Fürsorge

Bessere Hilfe für misshandelte Kinder in Berlin

1,2 Millionen Euro für fünf neue Schutzambulanzen. Sie werden an fünf Klinikstandorten eingerichtet, um alle Regionen abzudecken

Für mehr Kinderschutz: Die Senatoren Mario Czaja (CDU, l.) Sandra Scheeres (SPD) und Thomas Heilmann

Für mehr Kinderschutz: Die Senatoren Mario Czaja (CDU, l.) Sandra Scheeres (SPD) und Thomas Heilmann

Foto: Amin Akhtar

Wenn Sozialarbeiter, Lehrer oder Kinderärzte Zweifel haben, ob die Verletzungen eines Kindes von einem Unfall herrühren oder von Misshandlungen, können sie sich künftig an eine von fünf Kinderschutzambulanzen wenden. Am Freitag unterzeichneten Bildungssenatorin Sandra Scheeres (SPD), Gesundheitssenator Mario Czaja (CDU) und Justizsenator Thomas Heilmann (CDU) eine Rahmenvereinbarung, die das Netzwerk Kinderschutz verstärken soll.

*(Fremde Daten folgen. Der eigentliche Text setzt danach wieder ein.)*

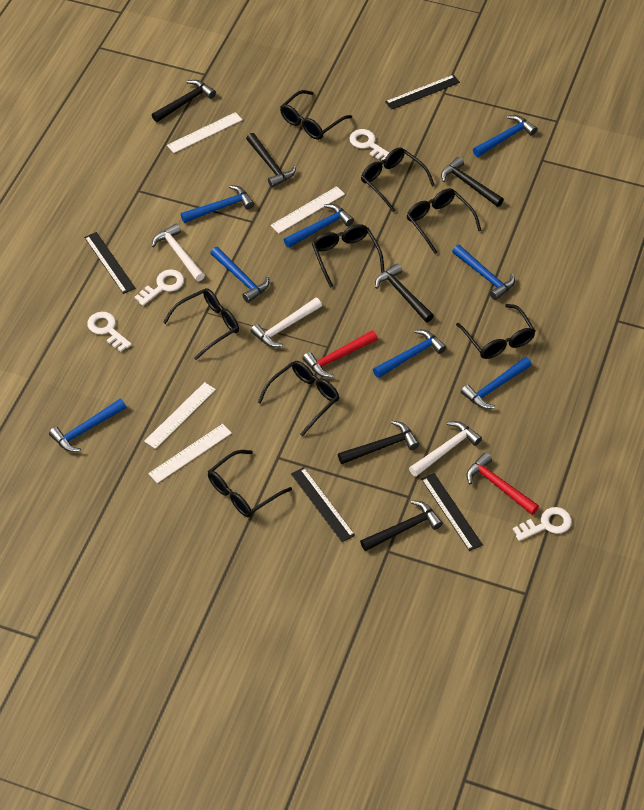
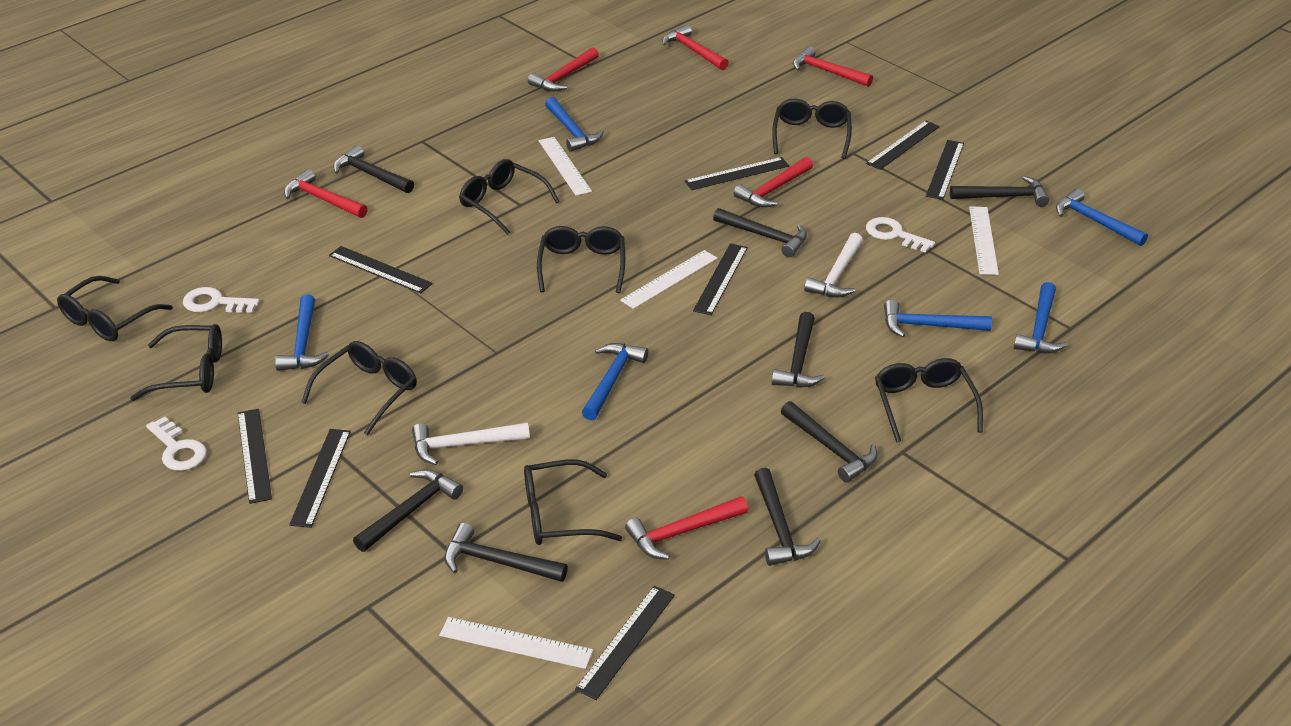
black hammer: [152,80,216,122] [246,133,296,187] [338,421,419,464] [360,500,443,551] [375,264,434,322] [441,157,504,207] = 6 -> [333,145,414,193] [353,469,463,552] [444,523,568,582] [713,208,807,257] [754,468,821,566] [772,312,826,388] [781,401,878,482] [950,176,1049,207] = 8
black ruler: [84,232,136,294] [291,467,355,542] [385,75,460,110] [421,473,483,551] = 4 -> [238,409,272,504] [289,429,351,528] [329,246,433,293] [575,586,675,700] [684,157,789,190] [693,243,748,315] [866,121,940,170] [926,140,964,200] = 8
blue hammer: [49,399,126,452] [181,185,254,223] [210,247,269,303] [284,204,354,248] [373,330,446,378] [452,245,515,300] [461,357,532,409] [473,115,537,157] = 8 -> [275,295,329,371] [545,97,604,152] [582,343,648,421] [884,300,992,337] [1014,282,1067,353] [1056,188,1148,246] = 6
red hammer: [303,330,378,377] [466,452,539,515] = 2 -> [284,169,368,218] [528,47,599,91] [625,496,748,560] [663,25,729,70] [734,157,813,207] [793,46,873,87] = 6
white hammer: [152,224,205,281] [251,298,322,347] [409,421,482,477] = 3 -> [412,422,530,465] [804,233,863,297] = 2
white key: [87,312,132,352] [135,269,184,306] [349,129,389,161] [513,507,572,541] = 4 -> [146,417,207,471] [183,287,259,313] [866,217,935,253] = 3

Bei 3660 Kindern lag eine mögliche Gefährdung vor

Die Kinderschutzambulanzen werden an fünf Klinikstandorten eingerichtet, um alle Regionen abzudecken. Ab Mitte Februar wird es die festen Anlaufstellen mit einem Team von besonders geschulten Krankenschwestern, Psychologen und Ärzten an den DRK-Kliniken Westend, am Helios-Klinikum Buch, am St.-Joseph-Krankenhaus Tempelhof, am Vivantes Klinikum Neukölln und am Virchow-Klinikum in Wedding geben. Finanziert werden die Ambulanzen vom Land Berlin mit 1,2 Millionen Euro und durch einen Eigenanteil der Kliniken.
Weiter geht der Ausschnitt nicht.